# TASK PROMPT
Format these rows as a numbered list, leaving out any blank lines.

[INPUT MATERIAL]

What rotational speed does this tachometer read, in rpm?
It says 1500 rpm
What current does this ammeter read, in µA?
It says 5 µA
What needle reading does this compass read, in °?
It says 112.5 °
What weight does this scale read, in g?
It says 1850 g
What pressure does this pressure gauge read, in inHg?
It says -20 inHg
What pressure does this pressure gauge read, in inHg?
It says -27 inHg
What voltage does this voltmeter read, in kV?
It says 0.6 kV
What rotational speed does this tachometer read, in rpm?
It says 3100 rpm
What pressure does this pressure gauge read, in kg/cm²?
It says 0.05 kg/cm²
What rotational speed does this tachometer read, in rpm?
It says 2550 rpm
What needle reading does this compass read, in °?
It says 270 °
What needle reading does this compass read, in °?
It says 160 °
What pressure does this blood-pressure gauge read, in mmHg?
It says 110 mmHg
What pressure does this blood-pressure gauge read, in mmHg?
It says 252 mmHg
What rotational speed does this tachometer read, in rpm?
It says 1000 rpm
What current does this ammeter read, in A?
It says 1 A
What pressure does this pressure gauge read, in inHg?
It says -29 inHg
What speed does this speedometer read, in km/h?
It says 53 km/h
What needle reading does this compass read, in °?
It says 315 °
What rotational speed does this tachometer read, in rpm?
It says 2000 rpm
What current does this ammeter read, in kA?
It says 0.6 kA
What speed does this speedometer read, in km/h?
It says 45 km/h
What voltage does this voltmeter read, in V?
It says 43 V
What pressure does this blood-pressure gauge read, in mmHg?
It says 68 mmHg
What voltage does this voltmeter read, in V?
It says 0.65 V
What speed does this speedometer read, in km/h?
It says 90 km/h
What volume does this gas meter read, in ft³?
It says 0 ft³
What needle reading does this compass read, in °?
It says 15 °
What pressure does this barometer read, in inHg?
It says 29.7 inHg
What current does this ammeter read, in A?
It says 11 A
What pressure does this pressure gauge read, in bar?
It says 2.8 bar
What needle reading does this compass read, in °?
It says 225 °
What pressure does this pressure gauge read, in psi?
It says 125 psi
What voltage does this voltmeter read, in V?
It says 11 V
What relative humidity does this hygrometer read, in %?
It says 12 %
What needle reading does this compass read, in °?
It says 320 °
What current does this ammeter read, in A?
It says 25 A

[/INPUT MATERIAL]

# SOLUTION FOR THIS PROBLEM
1. What rotational speed does this tachometer read, in rpm?
2. It says 1500 rpm
3. What current does this ammeter read, in µA?
4. It says 5 µA
5. What needle reading does this compass read, in °?
6. It says 112.5 °
7. What weight does this scale read, in g?
8. It says 1850 g
9. What pressure does this pressure gauge read, in inHg?
10. It says -20 inHg
11. What pressure does this pressure gauge read, in inHg?
12. It says -27 inHg
13. What voltage does this voltmeter read, in kV?
14. It says 0.6 kV
15. What rotational speed does this tachometer read, in rpm?
16. It says 3100 rpm
17. What pressure does this pressure gauge read, in kg/cm²?
18. It says 0.05 kg/cm²
19. What rotational speed does this tachometer read, in rpm?
20. It says 2550 rpm
21. What needle reading does this compass read, in °?
22. It says 270 °
23. What needle reading does this compass read, in °?
24. It says 160 °
25. What pressure does this blood-pressure gauge read, in mmHg?
26. It says 110 mmHg
27. What pressure does this blood-pressure gauge read, in mmHg?
28. It says 252 mmHg
29. What rotational speed does this tachometer read, in rpm?
30. It says 1000 rpm
31. What current does this ammeter read, in A?
32. It says 1 A
33. What pressure does this pressure gauge read, in inHg?
34. It says -29 inHg
35. What speed does this speedometer read, in km/h?
36. It says 53 km/h
37. What needle reading does this compass read, in °?
38. It says 315 °
39. What rotational speed does this tachometer read, in rpm?
40. It says 2000 rpm
41. What current does this ammeter read, in kA?
42. It says 0.6 kA
43. What speed does this speedometer read, in km/h?
44. It says 45 km/h
45. What voltage does this voltmeter read, in V?
46. It says 43 V
47. What pressure does this blood-pressure gauge read, in mmHg?
48. It says 68 mmHg
49. What voltage does this voltmeter read, in V?
50. It says 0.65 V
51. What speed does this speedometer read, in km/h?
52. It says 90 km/h
53. What volume does this gas meter read, in ft³?
54. It says 0 ft³
55. What needle reading does this compass read, in °?
56. It says 15 °
57. What pressure does this barometer read, in inHg?
58. It says 29.7 inHg
59. What current does this ammeter read, in A?
60. It says 11 A
61. What pressure does this pressure gauge read, in bar?
62. It says 2.8 bar
63. What needle reading does this compass read, in °?
64. It says 225 °
65. What pressure does this pressure gauge read, in psi?
66. It says 125 psi
67. What voltage does this voltmeter read, in V?
68. It says 11 V
69. What relative humidity does this hygrometer read, in %?
70. It says 12 %
71. What needle reading does this compass read, in °?
72. It says 320 °
73. What current does this ammeter read, in A?
74. It says 25 A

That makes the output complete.